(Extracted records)
────────────────────────────────────────
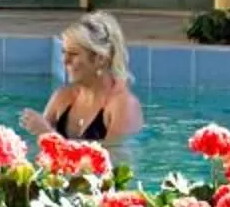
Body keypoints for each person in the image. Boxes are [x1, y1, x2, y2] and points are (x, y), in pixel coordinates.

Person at [21, 11, 145, 151]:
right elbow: (37, 152)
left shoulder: (123, 106)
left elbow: (114, 163)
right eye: (64, 52)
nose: (65, 60)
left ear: (100, 59)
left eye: (73, 54)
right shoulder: (63, 98)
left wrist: (48, 135)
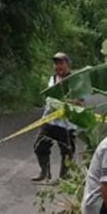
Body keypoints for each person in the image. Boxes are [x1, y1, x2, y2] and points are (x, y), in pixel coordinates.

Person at [32, 52, 78, 183]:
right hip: (49, 119)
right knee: (39, 145)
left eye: (61, 63)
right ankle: (45, 172)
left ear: (67, 64)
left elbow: (80, 101)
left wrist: (64, 102)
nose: (58, 66)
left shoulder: (74, 80)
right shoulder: (52, 79)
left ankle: (64, 177)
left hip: (66, 123)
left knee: (67, 151)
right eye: (56, 63)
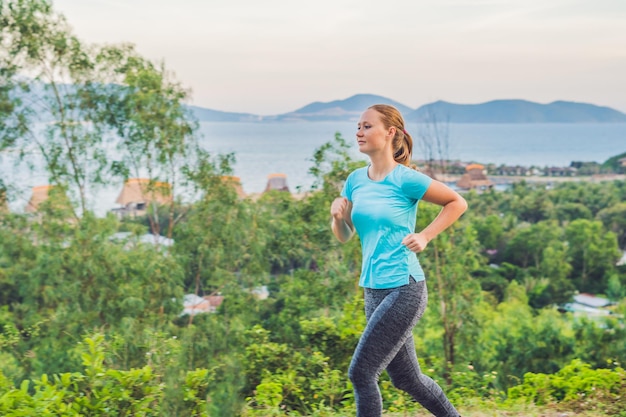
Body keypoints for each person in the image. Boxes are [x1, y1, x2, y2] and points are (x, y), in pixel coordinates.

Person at [330, 104, 467, 417]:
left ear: (390, 133)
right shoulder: (355, 180)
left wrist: (426, 236)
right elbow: (345, 235)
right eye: (358, 126)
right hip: (373, 289)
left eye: (366, 126)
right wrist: (338, 217)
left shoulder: (406, 179)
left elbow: (456, 202)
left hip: (404, 287)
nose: (358, 132)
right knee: (407, 378)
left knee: (361, 373)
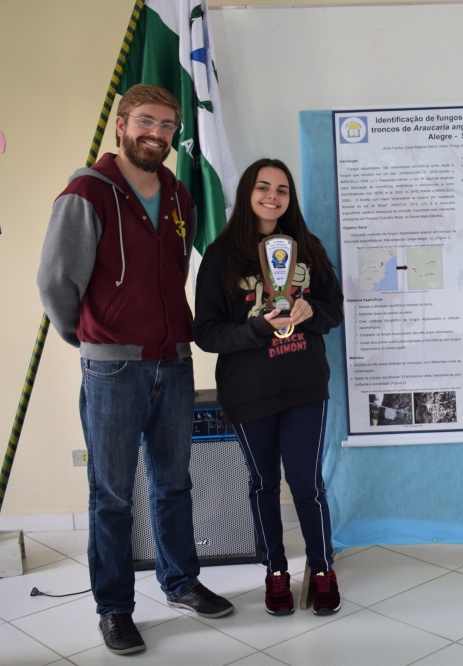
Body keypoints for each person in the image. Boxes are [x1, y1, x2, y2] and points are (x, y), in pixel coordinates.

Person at [37, 83, 234, 656]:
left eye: (168, 125)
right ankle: (115, 609)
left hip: (173, 362)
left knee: (174, 483)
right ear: (121, 124)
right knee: (113, 495)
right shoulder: (87, 193)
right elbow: (56, 282)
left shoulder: (178, 196)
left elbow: (175, 272)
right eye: (146, 121)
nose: (157, 133)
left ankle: (180, 582)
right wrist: (95, 338)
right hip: (112, 371)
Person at [193, 158, 345, 617]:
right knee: (263, 483)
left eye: (281, 189)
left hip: (304, 384)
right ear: (247, 193)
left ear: (289, 198)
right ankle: (275, 571)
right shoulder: (220, 255)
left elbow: (333, 310)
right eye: (263, 187)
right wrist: (258, 327)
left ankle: (323, 569)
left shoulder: (308, 247)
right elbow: (206, 333)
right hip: (249, 390)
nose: (272, 197)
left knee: (306, 483)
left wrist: (310, 313)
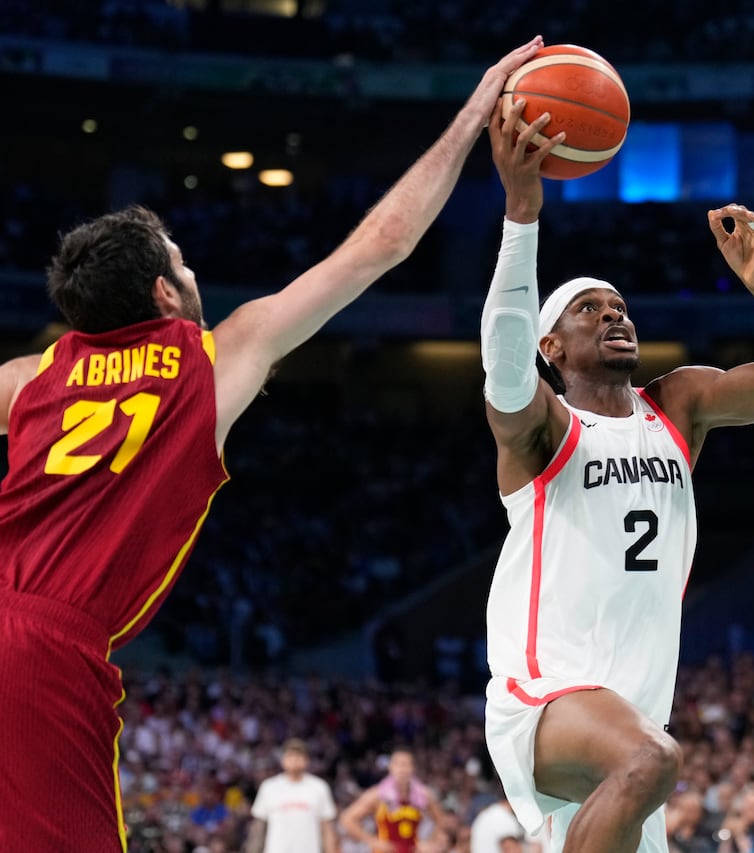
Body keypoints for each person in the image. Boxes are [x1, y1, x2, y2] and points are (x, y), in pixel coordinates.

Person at [0, 35, 546, 853]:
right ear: (162, 291)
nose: (194, 277)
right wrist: (474, 111)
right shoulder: (213, 359)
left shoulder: (28, 376)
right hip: (43, 651)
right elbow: (382, 244)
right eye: (183, 264)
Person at [478, 102, 754, 853]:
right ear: (553, 343)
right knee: (653, 756)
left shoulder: (678, 404)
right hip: (546, 698)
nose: (615, 316)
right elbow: (503, 359)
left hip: (633, 718)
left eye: (620, 307)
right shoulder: (542, 427)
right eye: (589, 309)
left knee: (648, 756)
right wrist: (522, 211)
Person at [338, 747, 444, 853]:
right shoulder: (378, 795)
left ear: (413, 768)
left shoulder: (422, 794)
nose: (402, 769)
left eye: (406, 765)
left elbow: (441, 820)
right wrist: (371, 841)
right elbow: (347, 819)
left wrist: (430, 842)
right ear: (391, 767)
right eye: (398, 764)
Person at [247, 739, 338, 853]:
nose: (294, 760)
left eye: (299, 756)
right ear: (283, 760)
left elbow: (327, 828)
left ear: (306, 760)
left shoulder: (319, 787)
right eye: (290, 756)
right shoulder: (269, 787)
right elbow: (258, 828)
────────────────────────────────────────
=== WHAT NEEDS TO BE DONE ===
Copy back exactly the lines above from the one containing "right eye: (358, 126)" through the one containing "right knee: (113, 495)", and leave every picture behind.

=== OUTPUT OF THE TASK ===
right eye: (358, 126)
right hip: (373, 289)
left eye: (366, 126)
right wrist: (338, 217)
left shoulder: (406, 179)
left elbow: (456, 202)
left hip: (404, 287)
nose: (358, 132)
right knee: (407, 378)
left knee: (361, 373)
Body keypoints for each person in the image. Boxes are [x1, y1, x2, y2] and points are (x, y), in pixel coordinates.

Person at [37, 83, 234, 656]:
left eye: (168, 125)
right ankle: (115, 609)
left hip: (173, 362)
left knee: (174, 483)
right ear: (121, 124)
right knee: (113, 495)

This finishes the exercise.